The fire was considered to be of a severity and scale that occur only once every 200 to 250 years.

Town seeks to expand carbon work

MOUNTAIN VILLAGE, Colo. — The Telluride area continues to explore how to transition its energy sources to non-carbon sources. To that end, the town of Mountain Village, located half-way up the ski slopes of Telluride, has appropriated $30,000 for local residents to subscribe to panels in a solar farm 129 kilometres to the west in the Paradox Valley.

The grants are equal to 13 per cent of the purchase price of the solar energy collector panels. If the program is popular, town officials say, the town council might augment funds next year.

An array of solar panels is also being erected in Mountain Village at the terminus of the gondola that connects the town with its sibling, Telluride. Town officials admit the array will produce just a negligible amount of electricity, but is considered important in that it shows the town leading by example.

The purpose is to reduce the town's responsibility for emissions of greenhouse gases. So far, those efforts have been mostly restricted to town operations. Mayor Dan Jansen said the effort must now expand to the private sector, which is responsible for 95 per cent of emissions.

"We pledged to reduce our footprint 20 per cent by 2020, and we're on track to hit that. But to really move the needle in Mountain Village, we need full participation from the community," he tells The Telluride Watch. "We're trying to use carrots, not sticks."

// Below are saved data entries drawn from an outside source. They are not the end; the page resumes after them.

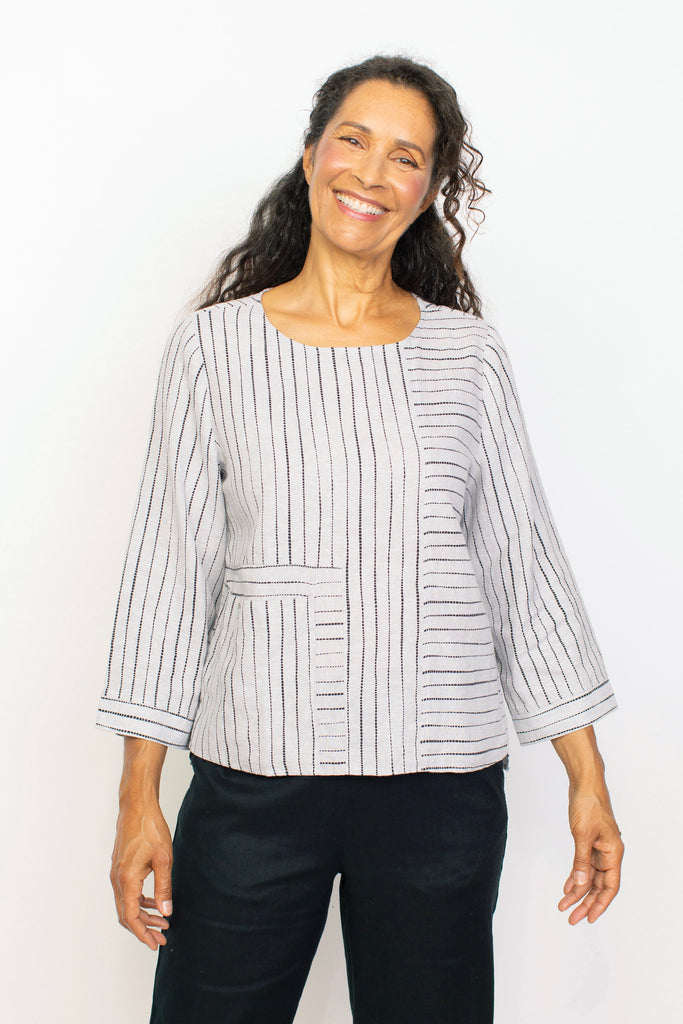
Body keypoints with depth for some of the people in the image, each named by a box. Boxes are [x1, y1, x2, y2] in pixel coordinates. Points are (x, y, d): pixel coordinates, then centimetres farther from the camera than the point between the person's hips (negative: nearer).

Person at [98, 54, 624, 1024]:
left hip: (444, 783, 1)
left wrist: (587, 780, 6)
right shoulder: (216, 343, 2)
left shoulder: (469, 356, 4)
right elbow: (169, 565, 2)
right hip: (254, 774, 0)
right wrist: (139, 796, -1)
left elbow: (526, 564, 7)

But voters in Mountain Village, Telluride and the broader San Miguel County will be asked to approve a stick, a one per cent tax on utilities. The revenues, an estimated $150,000 in 2014, would be used to improve building performance and other greenhouse gas reduction efforts.

County Commissioner Art Goodtimes, although a member of the Green Party, tells the Telluride Daily Planet that he favours the provision but is unsure of the timing. Many people in the ranching communities around Norwood that comprise his district still aren't flush.

Banff also leading by example in solar array

BANFF, Alberta — Banff town officials are also undertaking erection of solar panels on the town hall in an effort to provide an example to the community. Chad Townsend, the town's environmental coordinator, tells the Rocky Mountain Outlook that the installation will be "by far the largest (array) in the Bow Valley." Typically, such installations pay for themselves in 10 years, not considering the environmental benefits, he said.

Officials take new look at rickshaw

BANFF, Alberta — Banff town officials are reviewing their previous ban on rickshaws and pedi-cabs. The council in 2007 had ordered the ban because of how much they were slowing and disrupting traffic. But the town agreed to review the ban at the request of an operator, James Barkley of Rocky Mountain Pedicabs, who has been working in the shopping and entertainment district of Calgary since 2005.

Barkley told the Rocky Mountain Outlook that traffic congestion was not an issue during the trial. Banff Mayor Karen Sorenson was more reserved in her enthusiasm, but did admit to the goal of enhancing the "sense of animation and vibrancy in Banff."